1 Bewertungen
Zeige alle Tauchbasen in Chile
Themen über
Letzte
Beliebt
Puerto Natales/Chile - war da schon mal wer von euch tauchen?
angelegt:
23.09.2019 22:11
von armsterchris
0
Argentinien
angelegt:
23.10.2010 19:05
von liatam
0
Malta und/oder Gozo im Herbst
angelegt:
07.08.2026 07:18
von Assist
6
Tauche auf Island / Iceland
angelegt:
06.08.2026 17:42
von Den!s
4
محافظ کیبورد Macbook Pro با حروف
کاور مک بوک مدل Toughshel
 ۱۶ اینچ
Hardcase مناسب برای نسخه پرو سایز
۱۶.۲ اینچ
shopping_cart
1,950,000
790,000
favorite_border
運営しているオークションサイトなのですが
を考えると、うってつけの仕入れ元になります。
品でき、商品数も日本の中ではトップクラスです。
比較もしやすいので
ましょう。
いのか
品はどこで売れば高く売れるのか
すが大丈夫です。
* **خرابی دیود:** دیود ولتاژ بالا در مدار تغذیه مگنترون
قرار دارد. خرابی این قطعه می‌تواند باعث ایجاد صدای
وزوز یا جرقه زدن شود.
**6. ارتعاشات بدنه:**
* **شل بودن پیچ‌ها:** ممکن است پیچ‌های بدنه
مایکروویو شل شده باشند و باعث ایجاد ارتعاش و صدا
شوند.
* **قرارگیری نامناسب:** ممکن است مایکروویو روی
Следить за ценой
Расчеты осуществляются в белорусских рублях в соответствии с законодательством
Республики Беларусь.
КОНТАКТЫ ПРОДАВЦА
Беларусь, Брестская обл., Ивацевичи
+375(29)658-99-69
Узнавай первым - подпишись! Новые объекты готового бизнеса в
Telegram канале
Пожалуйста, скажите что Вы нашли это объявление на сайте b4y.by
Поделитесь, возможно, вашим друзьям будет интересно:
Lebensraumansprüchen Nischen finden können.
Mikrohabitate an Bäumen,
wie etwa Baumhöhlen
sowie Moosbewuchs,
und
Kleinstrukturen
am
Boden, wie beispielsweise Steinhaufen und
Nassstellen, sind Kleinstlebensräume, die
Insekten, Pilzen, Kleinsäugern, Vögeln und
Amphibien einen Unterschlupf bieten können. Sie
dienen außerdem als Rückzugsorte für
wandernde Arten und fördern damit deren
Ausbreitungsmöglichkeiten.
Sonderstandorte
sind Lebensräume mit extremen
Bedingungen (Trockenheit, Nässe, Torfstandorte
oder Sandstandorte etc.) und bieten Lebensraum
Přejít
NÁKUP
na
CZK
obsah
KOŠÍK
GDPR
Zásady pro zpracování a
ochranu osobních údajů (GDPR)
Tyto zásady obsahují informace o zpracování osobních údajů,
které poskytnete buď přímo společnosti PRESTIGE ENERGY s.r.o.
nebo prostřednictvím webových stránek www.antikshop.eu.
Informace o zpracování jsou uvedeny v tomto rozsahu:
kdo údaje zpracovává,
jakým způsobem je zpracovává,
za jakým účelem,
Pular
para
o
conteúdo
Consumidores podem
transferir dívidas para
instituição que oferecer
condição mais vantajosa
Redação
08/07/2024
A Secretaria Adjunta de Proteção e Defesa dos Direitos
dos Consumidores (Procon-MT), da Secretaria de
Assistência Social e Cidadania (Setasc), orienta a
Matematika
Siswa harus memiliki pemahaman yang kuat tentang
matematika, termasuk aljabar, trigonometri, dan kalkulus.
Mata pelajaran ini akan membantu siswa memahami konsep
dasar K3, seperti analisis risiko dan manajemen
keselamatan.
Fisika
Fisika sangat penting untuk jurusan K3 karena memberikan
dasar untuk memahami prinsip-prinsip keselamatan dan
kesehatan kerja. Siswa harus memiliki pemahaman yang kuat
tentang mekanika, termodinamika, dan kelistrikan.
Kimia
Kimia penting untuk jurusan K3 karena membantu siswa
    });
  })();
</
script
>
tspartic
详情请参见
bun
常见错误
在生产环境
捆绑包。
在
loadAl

> **Assignment**
Write out exactly, please, the lines beginning at the start of the material and ending with the line that holds "transferir dívidas para", both included.

> **Solution to this problem**
1 Bewertungen
Zeige alle Tauchbasen in Chile
Themen über
Letzte
Beliebt
Puerto Natales/Chile - war da schon mal wer von euch tauchen?
angelegt:
23.09.2019 22:11
von armsterchris
0
Argentinien
angelegt:
23.10.2010 19:05
von liatam
0
Malta und/oder Gozo im Herbst
angelegt:
07.08.2026 07:18
von Assist
6
Tauche auf Island / Iceland
angelegt:
06.08.2026 17:42
von Den!s
4
محافظ کیبورد Macbook Pro با حروف
کاور مک بوک مدل Toughshel
 ۱۶ اینچ
Hardcase مناسب برای نسخه پرو سایز
۱۶.۲ اینچ
shopping_cart
1,950,000
790,000
favorite_border
運営しているオークションサイトなのですが
を考えると、うってつけの仕入れ元になります。
品でき、商品数も日本の中ではトップクラスです。
比較もしやすいので
ましょう。
いのか
品はどこで売れば高く売れるのか
すが大丈夫です。
* **خرابی دیود:** دیود ولتاژ بالا در مدار تغذیه مگنترون
قرار دارد. خرابی این قطعه می‌تواند باعث ایجاد صدای
وزوز یا جرقه زدن شود.
**6. ارتعاشات بدنه:**
* **شل بودن پیچ‌ها:** ممکن است پیچ‌های بدنه
مایکروویو شل شده باشند و باعث ایجاد ارتعاش و صدا
شوند.
* **قرارگیری نامناسب:** ممکن است مایکروویو روی
Следить за ценой
Расчеты осуществляются в белорусских рублях в соответствии с законодательством
Республики Беларусь.
КОНТАКТЫ ПРОДАВЦА
Беларусь, Брестская обл., Ивацевичи
+375(29)658-99-69
Узнавай первым - подпишись! Новые объекты готового бизнеса в
Telegram канале
Пожалуйста, скажите что Вы нашли это объявление на сайте b4y.by
Поделитесь, возможно, вашим друзьям будет интересно:
Lebensraumansprüchen Nischen finden können.
Mikrohabitate an Bäumen,
wie etwa Baumhöhlen
sowie Moosbewuchs,
und
Kleinstrukturen
am
Boden, wie beispielsweise Steinhaufen und
Nassstellen, sind Kleinstlebensräume, die
Insekten, Pilzen, Kleinsäugern, Vögeln und
Amphibien einen Unterschlupf bieten können. Sie
dienen außerdem als Rückzugsorte für
wandernde Arten und fördern damit deren
Ausbreitungsmöglichkeiten.
Sonderstandorte
sind Lebensräume mit extremen
Bedingungen (Trockenheit, Nässe, Torfstandorte
oder Sandstandorte etc.) und bieten Lebensraum
Přejít
NÁKUP
na
CZK
obsah
KOŠÍK
GDPR
Zásady pro zpracování a
ochranu osobních údajů (GDPR)
Tyto zásady obsahují informace o zpracování osobních údajů,
které poskytnete buď přímo společnosti PRESTIGE ENERGY s.r.o.
nebo prostřednictvím webových stránek www.antikshop.eu.
Informace o zpracování jsou uvedeny v tomto rozsahu:
kdo údaje zpracovává,
jakým způsobem je zpracovává,
za jakým účelem,
Pular
para
o
conteúdo
Consumidores podem
transferir dívidas para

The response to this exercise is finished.